Он хрипло смеется, а я улыбаюсь, качая головой.
— Я уже слышал эту историю.
— Надо было остановить меня, — говорит он, рассказ явно отнял у него много сил. — Сколько мне еще осталось сделать вздохов! Ты ведь не хочешь, чтобы я тратил их на старый анекдот?
— Не похоже, чтобы за последнее время ты узнал что-нибудь новенькое, — говорю я. — Но все равно этот — один из твоих лучших. Компиляция. «Собрание анекдотов Эдварда Блума». Они все очень смешные, папа, не волнуйся. Но ты не ответил на мой вопрос.
— Какой вопрос?
Я не знаю, смеяться мне или плакать. Всю свою жизнь он прожил как черепаха, внутри непроницаемого панциря: нет абсолютно никакой возможности добраться до его чувствительного нутра. Я надеюсь, что в эти последние мгновения жизни он откроет мне уязвимое и нежное подбрюшье своей души, но этого не происходит, увы, и я глупец, что рассчитывал на это. Так повелось с самого начала: всякий раз, как мы подходим к важному, серьезному или щекотливому вопросу, он отделывается шуткой, анекдотом. Никогда не скажет прямо: «А ты как думаешь, по-моему, в этом смысл жизни».

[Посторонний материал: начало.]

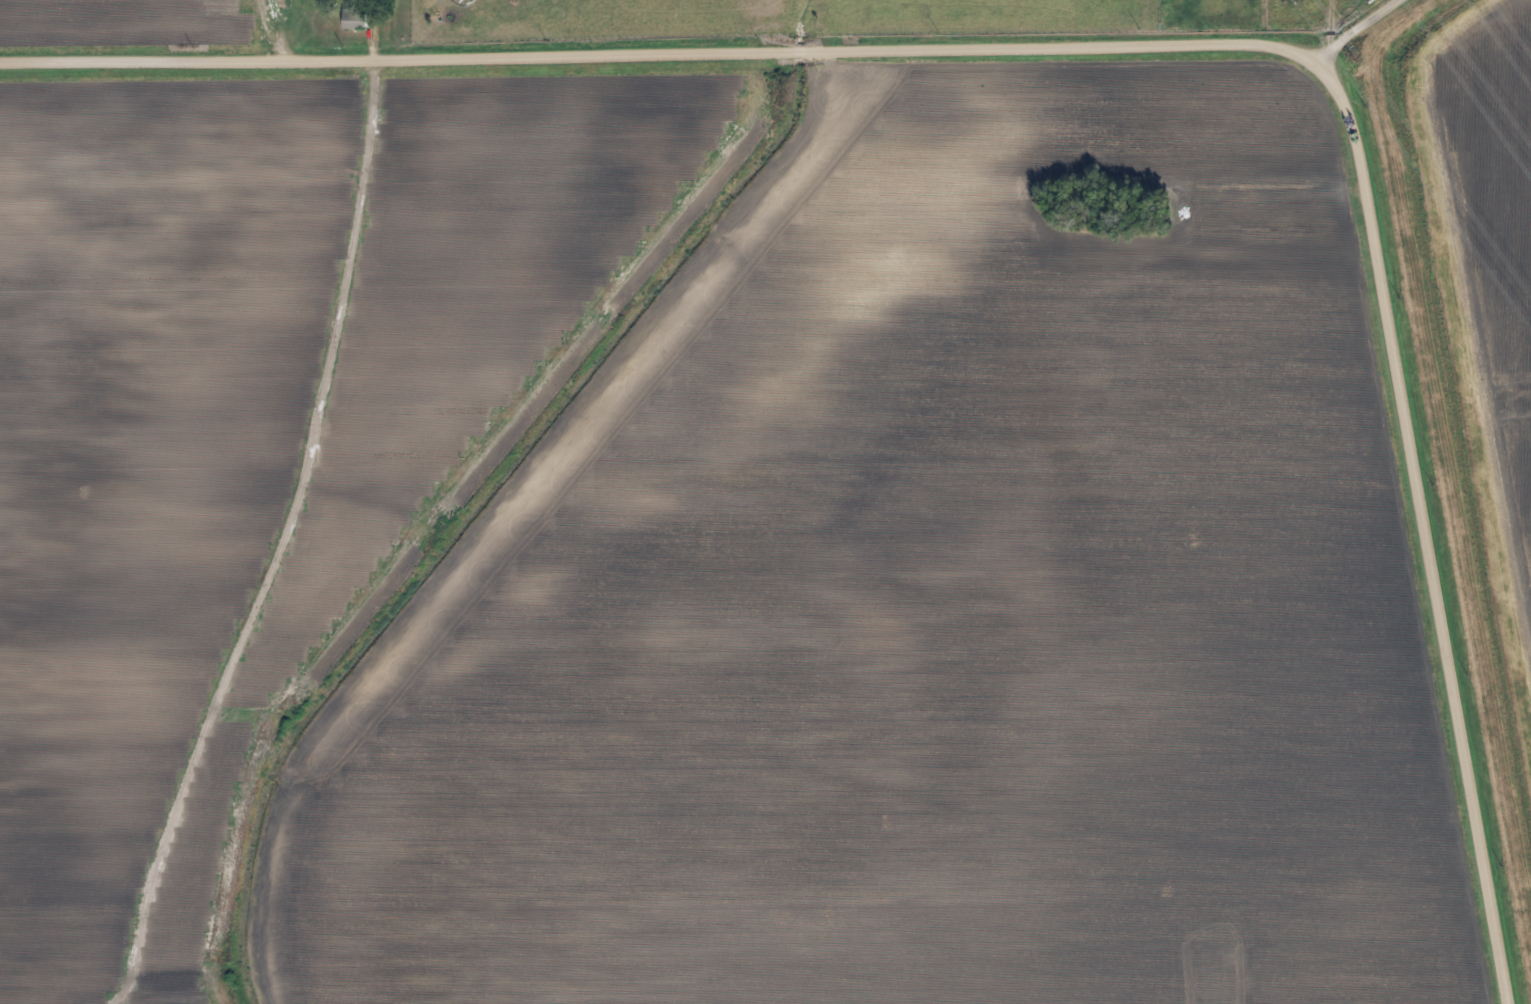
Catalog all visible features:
road: (1301, 14)
road: (1157, 30)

— Почему так происходит, как считаешь? — спрашиваю я вслух, словно он может слышать мои мысли.
И он, похоже, их слышит.
— Всегда было как-то не по себе с апломбом рассуждать о подобных вещах, — говорит он, беспокойно двигаясь под простынями. — Разве можно тут быть в чем-то уверенным? Доказательств никаких. Поэтому сегодня я думаю так, завтра иначе. А еще когда — ни так, ни эдак. Есть ли Бог? Иногда я действительно верю, что он есть, иногда — уже не очень уверен.